■ **Stored dataset items**:
-.-.-

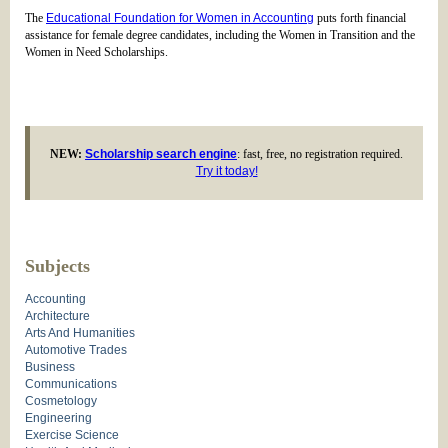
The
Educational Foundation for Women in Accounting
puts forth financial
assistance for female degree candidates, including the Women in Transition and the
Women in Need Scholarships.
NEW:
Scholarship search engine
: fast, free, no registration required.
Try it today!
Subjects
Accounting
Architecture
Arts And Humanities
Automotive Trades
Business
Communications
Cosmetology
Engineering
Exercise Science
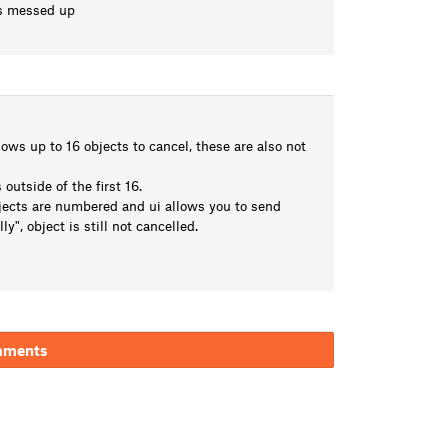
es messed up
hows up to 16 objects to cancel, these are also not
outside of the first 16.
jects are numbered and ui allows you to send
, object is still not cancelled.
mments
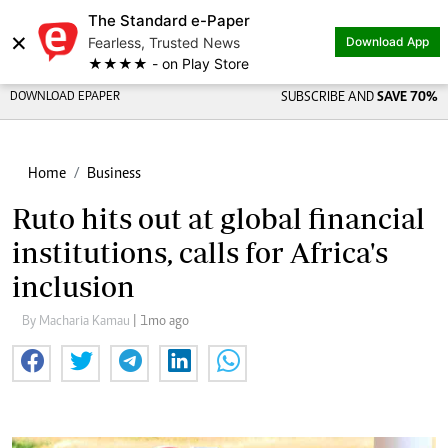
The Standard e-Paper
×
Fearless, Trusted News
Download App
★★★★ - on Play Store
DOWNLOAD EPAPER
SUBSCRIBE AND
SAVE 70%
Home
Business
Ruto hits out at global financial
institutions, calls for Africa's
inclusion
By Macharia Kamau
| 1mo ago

-.-.-

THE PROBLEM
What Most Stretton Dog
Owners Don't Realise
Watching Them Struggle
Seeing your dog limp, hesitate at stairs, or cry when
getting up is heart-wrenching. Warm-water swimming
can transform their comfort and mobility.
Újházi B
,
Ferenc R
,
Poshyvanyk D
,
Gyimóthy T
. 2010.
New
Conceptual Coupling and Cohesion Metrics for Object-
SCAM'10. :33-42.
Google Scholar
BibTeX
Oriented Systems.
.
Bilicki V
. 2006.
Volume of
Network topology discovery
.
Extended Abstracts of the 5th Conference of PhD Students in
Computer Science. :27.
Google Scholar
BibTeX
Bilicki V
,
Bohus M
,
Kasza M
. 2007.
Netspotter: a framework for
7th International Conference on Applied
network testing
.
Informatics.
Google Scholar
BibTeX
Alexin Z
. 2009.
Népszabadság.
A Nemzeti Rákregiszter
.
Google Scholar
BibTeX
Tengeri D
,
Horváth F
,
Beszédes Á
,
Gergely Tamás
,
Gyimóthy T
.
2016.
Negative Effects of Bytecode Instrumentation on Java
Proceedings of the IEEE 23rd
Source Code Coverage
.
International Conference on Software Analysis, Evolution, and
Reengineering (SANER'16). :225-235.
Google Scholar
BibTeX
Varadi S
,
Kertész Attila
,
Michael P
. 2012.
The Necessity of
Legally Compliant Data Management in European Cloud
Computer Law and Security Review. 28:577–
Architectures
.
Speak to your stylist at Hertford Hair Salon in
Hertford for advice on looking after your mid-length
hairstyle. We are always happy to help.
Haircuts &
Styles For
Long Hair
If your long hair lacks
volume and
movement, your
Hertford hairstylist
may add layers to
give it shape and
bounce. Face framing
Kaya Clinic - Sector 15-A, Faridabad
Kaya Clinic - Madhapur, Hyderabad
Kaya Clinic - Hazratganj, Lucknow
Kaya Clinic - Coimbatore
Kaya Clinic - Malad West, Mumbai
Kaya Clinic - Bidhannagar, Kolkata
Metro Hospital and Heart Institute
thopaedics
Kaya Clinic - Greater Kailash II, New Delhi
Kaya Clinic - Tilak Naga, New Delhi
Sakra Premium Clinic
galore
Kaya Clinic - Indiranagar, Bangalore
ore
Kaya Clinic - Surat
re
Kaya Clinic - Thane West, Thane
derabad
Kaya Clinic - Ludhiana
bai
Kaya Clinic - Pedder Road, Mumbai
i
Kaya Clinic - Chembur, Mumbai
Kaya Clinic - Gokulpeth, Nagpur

-.-.-

■ **Brief**: Locate every line in the material above that contains the word "Accounting", and copy each of those lines.

■ **Your solution**:
Educational Foundation for Women in Accounting
Accounting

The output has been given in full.